*Job item*. In the data below, one line contains "viteške tradicije" and a later one contains "तीज-त्यौहारः उत्साह के". Print both, with every line between them, exactly and alone.

===== Listed records

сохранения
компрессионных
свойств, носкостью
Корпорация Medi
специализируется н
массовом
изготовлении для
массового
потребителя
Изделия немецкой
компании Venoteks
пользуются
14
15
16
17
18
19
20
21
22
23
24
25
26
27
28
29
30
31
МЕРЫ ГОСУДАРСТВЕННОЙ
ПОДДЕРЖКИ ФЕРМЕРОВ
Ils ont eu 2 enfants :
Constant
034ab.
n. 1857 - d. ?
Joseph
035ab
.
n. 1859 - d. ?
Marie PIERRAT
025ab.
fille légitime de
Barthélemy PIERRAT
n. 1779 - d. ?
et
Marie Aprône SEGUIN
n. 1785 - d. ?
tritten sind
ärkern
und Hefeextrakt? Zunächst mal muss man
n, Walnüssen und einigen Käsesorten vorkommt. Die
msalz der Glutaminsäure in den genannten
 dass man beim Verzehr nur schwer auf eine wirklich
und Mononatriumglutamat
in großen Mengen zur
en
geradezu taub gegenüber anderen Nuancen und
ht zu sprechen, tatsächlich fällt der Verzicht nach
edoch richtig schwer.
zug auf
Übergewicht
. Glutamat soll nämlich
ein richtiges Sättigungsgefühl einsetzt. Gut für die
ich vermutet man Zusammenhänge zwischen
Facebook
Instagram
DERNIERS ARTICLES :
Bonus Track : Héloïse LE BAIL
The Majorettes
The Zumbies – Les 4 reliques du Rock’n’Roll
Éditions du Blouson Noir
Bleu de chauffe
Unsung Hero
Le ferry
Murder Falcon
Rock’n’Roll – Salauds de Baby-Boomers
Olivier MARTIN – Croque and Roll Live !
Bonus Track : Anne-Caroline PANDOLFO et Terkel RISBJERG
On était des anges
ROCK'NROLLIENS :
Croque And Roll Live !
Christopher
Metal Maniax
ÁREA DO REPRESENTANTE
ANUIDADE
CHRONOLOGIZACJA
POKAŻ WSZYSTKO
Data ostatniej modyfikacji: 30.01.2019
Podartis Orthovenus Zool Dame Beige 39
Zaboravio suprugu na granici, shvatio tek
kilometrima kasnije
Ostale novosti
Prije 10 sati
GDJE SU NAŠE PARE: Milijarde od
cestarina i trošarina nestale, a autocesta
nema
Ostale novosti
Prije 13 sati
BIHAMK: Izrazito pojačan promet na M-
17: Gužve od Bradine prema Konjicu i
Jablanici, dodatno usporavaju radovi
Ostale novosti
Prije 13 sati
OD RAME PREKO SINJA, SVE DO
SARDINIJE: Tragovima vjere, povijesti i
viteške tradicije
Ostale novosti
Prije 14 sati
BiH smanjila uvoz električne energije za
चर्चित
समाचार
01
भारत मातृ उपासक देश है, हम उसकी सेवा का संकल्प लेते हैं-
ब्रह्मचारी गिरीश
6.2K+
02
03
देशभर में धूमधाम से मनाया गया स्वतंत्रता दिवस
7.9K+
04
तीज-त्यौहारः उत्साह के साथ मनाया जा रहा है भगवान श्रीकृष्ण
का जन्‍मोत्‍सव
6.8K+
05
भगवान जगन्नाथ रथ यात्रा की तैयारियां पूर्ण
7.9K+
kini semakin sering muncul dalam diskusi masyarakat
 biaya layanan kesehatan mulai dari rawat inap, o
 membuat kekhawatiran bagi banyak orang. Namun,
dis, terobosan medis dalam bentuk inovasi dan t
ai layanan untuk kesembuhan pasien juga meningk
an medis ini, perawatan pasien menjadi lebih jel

==========

*Solution for this exercise*.
viteške tradicije
Ostale novosti
Prije 14 sati
BiH smanjila uvoz električne energije za
चर्चित
समाचार
01
भारत मातृ उपासक देश है, हम उसकी सेवा का संकल्प लेते हैं-
ब्रह्मचारी गिरीश
6.2K+
02
03
देशभर में धूमधाम से मनाया गया स्वतंत्रता दिवस
7.9K+
04
तीज-त्यौहारः उत्साह के साथ मनाया जा रहा है भगवान श्रीकृष्ण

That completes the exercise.